**Plain-text document sources**.
*** Begin section ***
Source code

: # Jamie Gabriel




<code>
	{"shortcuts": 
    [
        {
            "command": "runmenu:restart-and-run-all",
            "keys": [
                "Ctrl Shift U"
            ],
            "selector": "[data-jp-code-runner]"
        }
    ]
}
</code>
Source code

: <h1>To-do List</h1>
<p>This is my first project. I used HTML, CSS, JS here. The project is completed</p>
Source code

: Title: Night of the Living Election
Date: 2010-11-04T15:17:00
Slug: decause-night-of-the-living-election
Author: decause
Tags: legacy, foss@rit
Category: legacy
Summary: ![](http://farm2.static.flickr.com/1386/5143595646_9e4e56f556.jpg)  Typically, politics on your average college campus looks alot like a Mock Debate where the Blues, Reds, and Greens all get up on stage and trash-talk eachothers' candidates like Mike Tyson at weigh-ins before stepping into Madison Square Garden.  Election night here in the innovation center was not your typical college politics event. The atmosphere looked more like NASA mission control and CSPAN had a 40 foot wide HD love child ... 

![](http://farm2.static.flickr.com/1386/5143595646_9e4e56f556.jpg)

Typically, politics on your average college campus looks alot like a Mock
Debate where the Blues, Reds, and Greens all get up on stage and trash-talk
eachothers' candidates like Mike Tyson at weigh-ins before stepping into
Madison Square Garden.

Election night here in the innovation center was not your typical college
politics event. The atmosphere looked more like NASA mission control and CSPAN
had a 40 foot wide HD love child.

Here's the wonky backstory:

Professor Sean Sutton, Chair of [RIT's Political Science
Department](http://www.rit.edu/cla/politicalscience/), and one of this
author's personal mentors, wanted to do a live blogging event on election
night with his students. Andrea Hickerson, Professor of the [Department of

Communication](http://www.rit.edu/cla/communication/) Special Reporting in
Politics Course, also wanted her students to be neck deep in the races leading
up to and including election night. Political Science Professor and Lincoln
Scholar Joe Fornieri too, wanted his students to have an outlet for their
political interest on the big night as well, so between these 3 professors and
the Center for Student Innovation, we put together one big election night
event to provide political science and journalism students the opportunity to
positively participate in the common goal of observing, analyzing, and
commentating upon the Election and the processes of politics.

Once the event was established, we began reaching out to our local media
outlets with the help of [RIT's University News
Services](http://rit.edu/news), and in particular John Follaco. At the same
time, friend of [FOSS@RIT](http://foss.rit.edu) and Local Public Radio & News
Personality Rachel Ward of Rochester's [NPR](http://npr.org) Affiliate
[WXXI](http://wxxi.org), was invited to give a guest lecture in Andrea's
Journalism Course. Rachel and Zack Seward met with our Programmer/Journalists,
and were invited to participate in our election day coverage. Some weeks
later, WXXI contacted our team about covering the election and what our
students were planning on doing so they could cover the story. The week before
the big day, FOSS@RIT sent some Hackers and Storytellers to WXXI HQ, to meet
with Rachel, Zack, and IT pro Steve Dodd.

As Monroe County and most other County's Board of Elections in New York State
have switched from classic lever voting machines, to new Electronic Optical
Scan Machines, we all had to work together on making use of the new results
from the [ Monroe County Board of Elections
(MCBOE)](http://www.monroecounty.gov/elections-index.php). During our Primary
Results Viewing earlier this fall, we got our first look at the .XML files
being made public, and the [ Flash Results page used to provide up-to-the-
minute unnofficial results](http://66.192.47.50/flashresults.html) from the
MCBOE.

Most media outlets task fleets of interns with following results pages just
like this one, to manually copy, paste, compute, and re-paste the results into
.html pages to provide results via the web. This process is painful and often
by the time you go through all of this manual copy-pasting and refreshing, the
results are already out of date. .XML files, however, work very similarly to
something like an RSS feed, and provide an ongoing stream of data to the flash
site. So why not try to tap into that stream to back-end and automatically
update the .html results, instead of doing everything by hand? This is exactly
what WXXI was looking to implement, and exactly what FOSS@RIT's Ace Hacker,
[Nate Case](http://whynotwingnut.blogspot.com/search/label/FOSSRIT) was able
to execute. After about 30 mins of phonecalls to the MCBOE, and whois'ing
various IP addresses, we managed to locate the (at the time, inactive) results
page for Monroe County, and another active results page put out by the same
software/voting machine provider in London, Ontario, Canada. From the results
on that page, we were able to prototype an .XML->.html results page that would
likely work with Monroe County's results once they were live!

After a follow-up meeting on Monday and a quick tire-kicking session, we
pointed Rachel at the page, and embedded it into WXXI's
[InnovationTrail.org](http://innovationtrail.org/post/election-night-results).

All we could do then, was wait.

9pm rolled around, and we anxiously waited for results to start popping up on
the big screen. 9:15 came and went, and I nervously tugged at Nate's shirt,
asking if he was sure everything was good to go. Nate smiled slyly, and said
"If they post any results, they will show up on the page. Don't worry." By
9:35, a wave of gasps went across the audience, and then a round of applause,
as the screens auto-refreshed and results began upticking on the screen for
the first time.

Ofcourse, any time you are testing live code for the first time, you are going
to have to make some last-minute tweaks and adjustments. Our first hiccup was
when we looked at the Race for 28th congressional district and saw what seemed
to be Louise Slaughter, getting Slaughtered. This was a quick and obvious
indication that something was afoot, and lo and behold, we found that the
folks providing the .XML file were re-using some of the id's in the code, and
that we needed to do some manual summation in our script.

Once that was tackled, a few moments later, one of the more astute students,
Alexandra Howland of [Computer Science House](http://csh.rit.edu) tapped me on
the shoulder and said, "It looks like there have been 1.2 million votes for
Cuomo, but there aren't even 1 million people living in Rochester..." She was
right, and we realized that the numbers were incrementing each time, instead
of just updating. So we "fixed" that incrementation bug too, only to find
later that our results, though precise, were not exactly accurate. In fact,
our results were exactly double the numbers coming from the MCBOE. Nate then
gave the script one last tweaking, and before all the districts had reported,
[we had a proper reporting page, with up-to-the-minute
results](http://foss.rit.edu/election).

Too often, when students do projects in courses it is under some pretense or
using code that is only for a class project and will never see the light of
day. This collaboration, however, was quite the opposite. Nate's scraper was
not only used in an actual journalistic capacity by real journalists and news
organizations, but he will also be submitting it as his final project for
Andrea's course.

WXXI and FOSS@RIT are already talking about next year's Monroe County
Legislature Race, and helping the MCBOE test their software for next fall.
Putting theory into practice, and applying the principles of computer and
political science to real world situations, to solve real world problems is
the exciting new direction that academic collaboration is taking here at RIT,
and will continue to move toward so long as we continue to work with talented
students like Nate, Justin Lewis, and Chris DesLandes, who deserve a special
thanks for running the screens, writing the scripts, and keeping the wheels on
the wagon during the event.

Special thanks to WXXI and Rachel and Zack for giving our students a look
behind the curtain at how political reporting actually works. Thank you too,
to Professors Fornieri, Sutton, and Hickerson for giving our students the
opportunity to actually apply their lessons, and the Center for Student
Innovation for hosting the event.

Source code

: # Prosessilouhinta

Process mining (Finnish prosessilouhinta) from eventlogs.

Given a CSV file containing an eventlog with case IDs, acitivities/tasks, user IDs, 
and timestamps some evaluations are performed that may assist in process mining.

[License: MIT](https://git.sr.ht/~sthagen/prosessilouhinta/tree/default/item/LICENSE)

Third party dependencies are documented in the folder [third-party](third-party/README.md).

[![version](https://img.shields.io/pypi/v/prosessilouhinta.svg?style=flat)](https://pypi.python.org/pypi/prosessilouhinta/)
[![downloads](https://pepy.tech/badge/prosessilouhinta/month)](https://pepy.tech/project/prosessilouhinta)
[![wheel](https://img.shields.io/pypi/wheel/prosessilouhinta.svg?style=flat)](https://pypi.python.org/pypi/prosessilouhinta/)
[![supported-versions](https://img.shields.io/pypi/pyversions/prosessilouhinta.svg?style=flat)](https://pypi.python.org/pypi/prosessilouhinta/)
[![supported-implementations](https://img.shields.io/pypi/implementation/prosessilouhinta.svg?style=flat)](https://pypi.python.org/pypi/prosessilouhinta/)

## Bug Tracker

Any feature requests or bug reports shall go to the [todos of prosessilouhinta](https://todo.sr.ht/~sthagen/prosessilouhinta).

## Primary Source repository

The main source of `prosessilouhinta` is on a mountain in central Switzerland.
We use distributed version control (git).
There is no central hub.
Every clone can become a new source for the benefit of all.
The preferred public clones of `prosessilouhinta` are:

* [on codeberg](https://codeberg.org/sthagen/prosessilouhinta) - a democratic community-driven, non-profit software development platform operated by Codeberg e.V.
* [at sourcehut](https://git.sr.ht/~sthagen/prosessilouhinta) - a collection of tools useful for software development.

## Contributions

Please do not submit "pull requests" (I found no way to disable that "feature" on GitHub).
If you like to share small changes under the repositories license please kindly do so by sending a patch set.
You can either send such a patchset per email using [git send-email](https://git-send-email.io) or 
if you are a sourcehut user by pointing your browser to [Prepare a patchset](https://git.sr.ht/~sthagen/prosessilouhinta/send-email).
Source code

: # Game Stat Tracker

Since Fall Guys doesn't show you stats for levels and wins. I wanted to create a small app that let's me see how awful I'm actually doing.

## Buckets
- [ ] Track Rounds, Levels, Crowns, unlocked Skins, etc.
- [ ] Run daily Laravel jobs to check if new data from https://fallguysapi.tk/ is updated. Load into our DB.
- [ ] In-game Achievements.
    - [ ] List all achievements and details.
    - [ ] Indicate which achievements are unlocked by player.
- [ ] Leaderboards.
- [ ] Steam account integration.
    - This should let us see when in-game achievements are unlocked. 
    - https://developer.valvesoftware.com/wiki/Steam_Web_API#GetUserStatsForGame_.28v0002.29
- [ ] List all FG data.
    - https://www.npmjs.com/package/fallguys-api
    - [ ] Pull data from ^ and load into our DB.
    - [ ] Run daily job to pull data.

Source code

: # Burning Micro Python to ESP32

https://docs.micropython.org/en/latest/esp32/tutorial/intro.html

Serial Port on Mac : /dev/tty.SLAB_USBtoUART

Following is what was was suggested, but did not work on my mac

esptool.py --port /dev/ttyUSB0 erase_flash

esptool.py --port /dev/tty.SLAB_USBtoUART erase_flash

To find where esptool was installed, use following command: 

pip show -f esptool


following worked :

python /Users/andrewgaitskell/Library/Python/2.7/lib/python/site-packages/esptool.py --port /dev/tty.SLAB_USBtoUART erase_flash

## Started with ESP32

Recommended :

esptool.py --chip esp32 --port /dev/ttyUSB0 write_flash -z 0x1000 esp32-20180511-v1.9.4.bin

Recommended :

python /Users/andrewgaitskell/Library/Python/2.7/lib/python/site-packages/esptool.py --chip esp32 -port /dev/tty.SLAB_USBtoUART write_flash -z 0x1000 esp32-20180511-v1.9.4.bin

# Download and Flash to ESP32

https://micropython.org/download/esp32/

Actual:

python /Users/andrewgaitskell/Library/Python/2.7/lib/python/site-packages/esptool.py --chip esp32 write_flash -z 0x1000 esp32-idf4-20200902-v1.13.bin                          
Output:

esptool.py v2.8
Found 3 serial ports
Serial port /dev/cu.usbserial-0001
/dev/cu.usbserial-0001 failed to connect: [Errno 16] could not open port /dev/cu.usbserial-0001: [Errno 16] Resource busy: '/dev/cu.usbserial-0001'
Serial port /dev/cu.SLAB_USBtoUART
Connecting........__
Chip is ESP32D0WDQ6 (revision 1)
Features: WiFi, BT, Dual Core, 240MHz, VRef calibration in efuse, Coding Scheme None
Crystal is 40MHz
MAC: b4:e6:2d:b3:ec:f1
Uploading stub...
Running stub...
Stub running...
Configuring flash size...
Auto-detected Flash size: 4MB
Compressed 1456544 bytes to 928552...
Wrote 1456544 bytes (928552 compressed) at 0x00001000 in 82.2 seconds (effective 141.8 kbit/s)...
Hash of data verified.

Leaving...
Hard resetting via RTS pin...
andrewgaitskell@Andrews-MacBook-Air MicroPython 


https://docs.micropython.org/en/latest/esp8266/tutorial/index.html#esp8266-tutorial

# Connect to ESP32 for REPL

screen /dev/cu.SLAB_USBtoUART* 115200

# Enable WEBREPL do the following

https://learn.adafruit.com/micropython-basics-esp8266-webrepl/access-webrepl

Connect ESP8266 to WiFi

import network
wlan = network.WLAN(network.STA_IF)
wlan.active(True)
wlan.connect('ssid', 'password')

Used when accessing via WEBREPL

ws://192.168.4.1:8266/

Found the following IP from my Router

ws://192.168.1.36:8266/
*** End section ***
**Problem description**. Looking back over the data above, restate word for word the lines that begin at the line with "Special thanks to" and end at the line with "Please do not", inclusive.

**Answer to the exercise**.
Special thanks to WXXI and Rachel and Zack for giving our students a look
behind the curtain at how political reporting actually works. Thank you too,
to Professors Fornieri, Sutton, and Hickerson for giving our students the
opportunity to actually apply their lessons, and the Center for Student
Innovation for hosting the event.

Source code

: # Prosessilouhinta

Process mining (Finnish prosessilouhinta) from eventlogs.

Given a CSV file containing an eventlog with case IDs, acitivities/tasks, user IDs, 
and timestamps some evaluations are performed that may assist in process mining.

[License: MIT](https://git.sr.ht/~sthagen/prosessilouhinta/tree/default/item/LICENSE)

Third party dependencies are documented in the folder [third-party](third-party/README.md).

[![version](https://img.shields.io/pypi/v/prosessilouhinta.svg?style=flat)](https://pypi.python.org/pypi/prosessilouhinta/)
[![downloads](https://pepy.tech/badge/prosessilouhinta/month)](https://pepy.tech/project/prosessilouhinta)
[![wheel](https://img.shields.io/pypi/wheel/prosessilouhinta.svg?style=flat)](https://pypi.python.org/pypi/prosessilouhinta/)
[![supported-versions](https://img.shields.io/pypi/pyversions/prosessilouhinta.svg?style=flat)](https://pypi.python.org/pypi/prosessilouhinta/)
[![supported-implementations](https://img.shields.io/pypi/implementation/prosessilouhinta.svg?style=flat)](https://pypi.python.org/pypi/prosessilouhinta/)

## Bug Tracker

Any feature requests or bug reports shall go to the [todos of prosessilouhinta](https://todo.sr.ht/~sthagen/prosessilouhinta).

## Primary Source repository

The main source of `prosessilouhinta` is on a mountain in central Switzerland.
We use distributed version control (git).
There is no central hub.
Every clone can become a new source for the benefit of all.
The preferred public clones of `prosessilouhinta` are:

* [on codeberg](https://codeberg.org/sthagen/prosessilouhinta) - a democratic community-driven, non-profit software development platform operated by Codeberg e.V.
* [at sourcehut](https://git.sr.ht/~sthagen/prosessilouhinta) - a collection of tools useful for software development.

## Contributions

Please do not submit "pull requests" (I found no way to disable that "feature" on GitHub).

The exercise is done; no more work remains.